** Study questions **
a: Translate this sentence from the RAM usage thread below into Spanish: "The problem is that the ImageClassificationData takes too much RAM and GPU is underutilized."
b: Answer from the RAM usage thread below:
(i) Who originally posted the discussion, and on what date?
(ii) Which samples from the dataset is the poster using?
(iii) What did the poster write for comparison?
c: Print the passage of the RAM usage thread below from "Code shared by" up to and including "super().__init__()".

** Text excerpt **
Too much RAM usage by ImageClassificationData #1450

ethanwharris · 2022-09-05T19:13:02Z

Discussed in #1442

^{Originally posted by Hravan September 1, 2022}
I'm setting up a training for this kaggle competition dataset: https://www.kaggle.com/competitions/plant-pathology-2021-fgvc8
(I'm using here only samples with single labels to make the problem simpler)

The problem is that the ImageClassificationData takes too much RAM and GPU is underutilized. I wrote the code in plain PyTorch for comparison to confirm that the problem is somewhere within ImageClassificationData.

Code shared by both training versions:

import pandas as pd
from skimage import io
from sklearn.preprocessing import OneHotEncoder
import torch
from torch.utils.data import Dataset
from torchvision import transforms as T


class PlantDataset(Dataset):
    def __init__(self, df, transform=None) -> None:
        super().__init__()

** Given information **
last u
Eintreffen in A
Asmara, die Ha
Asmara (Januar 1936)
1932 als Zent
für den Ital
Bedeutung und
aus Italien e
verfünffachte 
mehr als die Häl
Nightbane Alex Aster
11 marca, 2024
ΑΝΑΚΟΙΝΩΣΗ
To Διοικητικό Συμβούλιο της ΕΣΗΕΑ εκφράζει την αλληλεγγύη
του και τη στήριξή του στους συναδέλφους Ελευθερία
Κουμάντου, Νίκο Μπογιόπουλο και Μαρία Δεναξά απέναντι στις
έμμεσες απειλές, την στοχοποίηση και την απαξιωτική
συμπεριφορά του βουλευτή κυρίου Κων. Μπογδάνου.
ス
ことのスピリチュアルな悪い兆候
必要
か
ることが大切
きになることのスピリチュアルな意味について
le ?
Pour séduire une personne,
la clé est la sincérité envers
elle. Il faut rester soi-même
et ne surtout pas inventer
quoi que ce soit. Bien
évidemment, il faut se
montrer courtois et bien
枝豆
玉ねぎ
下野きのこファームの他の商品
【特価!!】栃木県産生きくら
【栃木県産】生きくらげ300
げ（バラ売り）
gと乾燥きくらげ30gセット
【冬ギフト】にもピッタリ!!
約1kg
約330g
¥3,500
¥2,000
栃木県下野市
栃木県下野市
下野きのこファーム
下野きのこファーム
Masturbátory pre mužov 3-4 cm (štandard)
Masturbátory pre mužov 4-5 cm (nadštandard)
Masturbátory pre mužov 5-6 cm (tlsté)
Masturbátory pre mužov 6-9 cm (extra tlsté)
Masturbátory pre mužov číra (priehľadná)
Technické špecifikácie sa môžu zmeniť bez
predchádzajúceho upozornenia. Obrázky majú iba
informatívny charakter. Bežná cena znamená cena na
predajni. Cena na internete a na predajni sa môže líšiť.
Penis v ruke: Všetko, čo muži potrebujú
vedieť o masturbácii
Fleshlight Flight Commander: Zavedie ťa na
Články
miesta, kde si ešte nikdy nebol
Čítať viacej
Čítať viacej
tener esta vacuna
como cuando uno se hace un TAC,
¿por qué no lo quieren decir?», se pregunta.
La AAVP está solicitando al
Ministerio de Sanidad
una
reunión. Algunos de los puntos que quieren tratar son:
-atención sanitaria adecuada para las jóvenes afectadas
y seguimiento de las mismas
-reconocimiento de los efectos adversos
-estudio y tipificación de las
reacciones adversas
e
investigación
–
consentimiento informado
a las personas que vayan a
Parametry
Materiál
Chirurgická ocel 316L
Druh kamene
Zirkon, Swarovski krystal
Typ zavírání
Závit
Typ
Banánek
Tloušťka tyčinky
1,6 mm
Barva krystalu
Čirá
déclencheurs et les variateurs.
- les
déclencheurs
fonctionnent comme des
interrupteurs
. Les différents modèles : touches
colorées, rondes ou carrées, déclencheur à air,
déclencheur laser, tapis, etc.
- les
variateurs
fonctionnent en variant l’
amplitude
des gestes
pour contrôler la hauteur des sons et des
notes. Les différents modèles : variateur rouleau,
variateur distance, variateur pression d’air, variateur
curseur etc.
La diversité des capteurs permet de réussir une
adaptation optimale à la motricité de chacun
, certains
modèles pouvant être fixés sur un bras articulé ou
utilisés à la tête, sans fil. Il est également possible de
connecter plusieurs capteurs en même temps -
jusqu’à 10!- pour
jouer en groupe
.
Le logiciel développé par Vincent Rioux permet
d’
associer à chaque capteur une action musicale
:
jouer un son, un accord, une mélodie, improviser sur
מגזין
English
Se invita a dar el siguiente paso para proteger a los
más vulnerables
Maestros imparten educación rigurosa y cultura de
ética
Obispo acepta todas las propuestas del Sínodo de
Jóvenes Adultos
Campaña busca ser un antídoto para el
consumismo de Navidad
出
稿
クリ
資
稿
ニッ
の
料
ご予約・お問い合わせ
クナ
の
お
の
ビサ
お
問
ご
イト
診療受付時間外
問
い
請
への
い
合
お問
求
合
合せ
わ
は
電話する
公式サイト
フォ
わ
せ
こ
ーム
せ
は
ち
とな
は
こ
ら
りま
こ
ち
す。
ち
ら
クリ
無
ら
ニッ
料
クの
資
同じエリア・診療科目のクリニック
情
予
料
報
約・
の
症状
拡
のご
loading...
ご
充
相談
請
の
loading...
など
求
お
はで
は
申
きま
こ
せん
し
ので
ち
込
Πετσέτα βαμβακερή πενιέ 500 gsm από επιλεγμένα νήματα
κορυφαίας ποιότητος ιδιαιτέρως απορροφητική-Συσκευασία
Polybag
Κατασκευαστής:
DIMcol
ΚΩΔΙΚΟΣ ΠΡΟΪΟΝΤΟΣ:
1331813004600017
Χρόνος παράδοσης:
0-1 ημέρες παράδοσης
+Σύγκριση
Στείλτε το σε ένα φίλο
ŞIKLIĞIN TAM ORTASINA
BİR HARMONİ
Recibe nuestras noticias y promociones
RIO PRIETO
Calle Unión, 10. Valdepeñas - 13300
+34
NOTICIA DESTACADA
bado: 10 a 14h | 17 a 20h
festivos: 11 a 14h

** Solutions for each task **
a: El problema es que ImageClassificationData consume demasiada RAM y la GPU está infrautilizada.

b:
(i) Hravan, on September 1, 2022.
(ii) Only samples with single labels.
(iii) The code in plain PyTorch.

c:
Code shared by both training versions:

import pandas as pd
from skimage import io
from sklearn.preprocessing import OneHotEncoder
import torch
from torch.utils.data import Dataset
from torchvision import transforms as T


class PlantDataset(Dataset):
    def __init__(self, df, transform=None) -> None:
        super().__init__()